Questo studio ha confermato l’utilità della tecnologia Microlife AFIB nell’ambulatorio medico, per effettuare lo screening della fibrillazione atriale.

APPROCCIO ALLO SCREENING DELLA FIBRILLAZIONE ATRIALE CON LA TECNOLOGIA MICROLIFE AFIB

La rilevazione di fibrillazione atriale risultata tanto più accurata quante più misurazioni vengono effettuate. Una misurazione isolata identificata come affetta da aritmia da fibrillazione atriale non è sufficiente per sospettare la presenza di questa aritmia, soprattutto nei soggetti giovani nei quali l’aritmia respiratoria può mimare una fibrillazione atriale.

E’ quindi necessario effettuare una sequenza di almeno tre misurazioni e in almeno due su tre di esse deve essere rilevata la presenza di una possibile fibrillazione atriale (4, 5). Una proposta di corretta procedura di screening è schematizzata in figura.

Nella maggior parte degli apparecchi Microlife AFIB validati per la rilevazione della Fibrillazione Atriale il tempo di attesa tra una misurazione e l’altra è di 15 secondi.

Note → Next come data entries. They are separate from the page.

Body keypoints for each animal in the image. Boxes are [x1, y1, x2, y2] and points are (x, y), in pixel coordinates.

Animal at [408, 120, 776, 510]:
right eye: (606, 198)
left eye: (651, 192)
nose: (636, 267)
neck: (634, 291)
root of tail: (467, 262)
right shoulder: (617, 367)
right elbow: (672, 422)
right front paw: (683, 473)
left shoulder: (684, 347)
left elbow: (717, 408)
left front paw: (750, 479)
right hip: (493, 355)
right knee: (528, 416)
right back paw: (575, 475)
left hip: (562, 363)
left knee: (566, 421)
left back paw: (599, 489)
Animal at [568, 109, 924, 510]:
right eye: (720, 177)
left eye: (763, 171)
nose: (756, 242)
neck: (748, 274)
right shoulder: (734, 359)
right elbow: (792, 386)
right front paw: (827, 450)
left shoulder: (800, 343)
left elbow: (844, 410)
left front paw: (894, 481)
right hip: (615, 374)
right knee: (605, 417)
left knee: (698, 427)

Ovviamente, essendo la metodica basata sulla misurazione della pressione utile esclusivamente per lo screening, ma non per la diagnosi definitiva di fibrillazione atriale, questa deve essere confermata da un elettrocardiogramma, come precedentemente indicato.

Riferimenti bibliografici

1.      Stergiou GS, Kyriakoulis KG, Stambolliu E, Destounis A, Karpettas N, Kalogeropoulos P, Kollias A. Blood pressure measurement in atrial fibrillation: review and meta-analysis of evidence on accuracy and clinical relevance. J Hypertens. 2019;37(12):2430-41.

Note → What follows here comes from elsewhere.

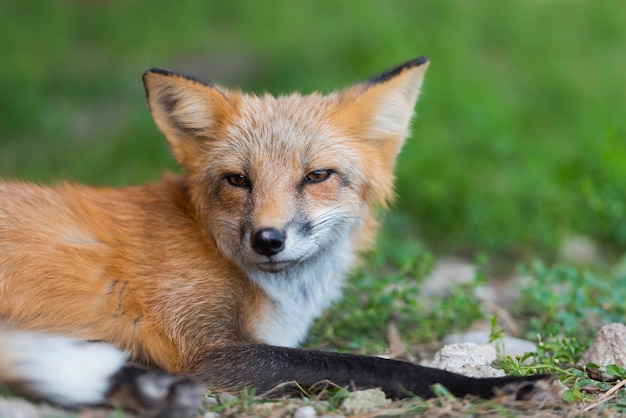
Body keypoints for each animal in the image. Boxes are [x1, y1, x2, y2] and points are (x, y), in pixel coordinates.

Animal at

2.      Clark CE, McDonagh STJ, McManus RJ. Accuracy of automated blood pressure measurements in the presence of atrial fibrillation: systematic review and meta-analysis. J Hum Hypertens. 2019;33(5):352-64.

3.      Denas G, Battaggia A, Fusello M, Franco-Novelletto B, Cancian M, Scalisi A, Pengo V. General population screening for atrial fibrillation with an automated rhythm-detection blood pressure device. Int J Cardiol. 2021;322:265-70.

4.      Omboni S, Verberk WJ. Opportunistic screening of atrial fibrillation by automatic blood pressure measurement in the community. BMJ Open. 2016;6(4):e010745.

5.      Verberk WJ, Omboni S, Kollias A, Stergiou GS. Screening for atrial fibrillation with automated blood pressure measurement: Research evidence and practice recommendations. Int J Cardiol. 2016;203:465-73.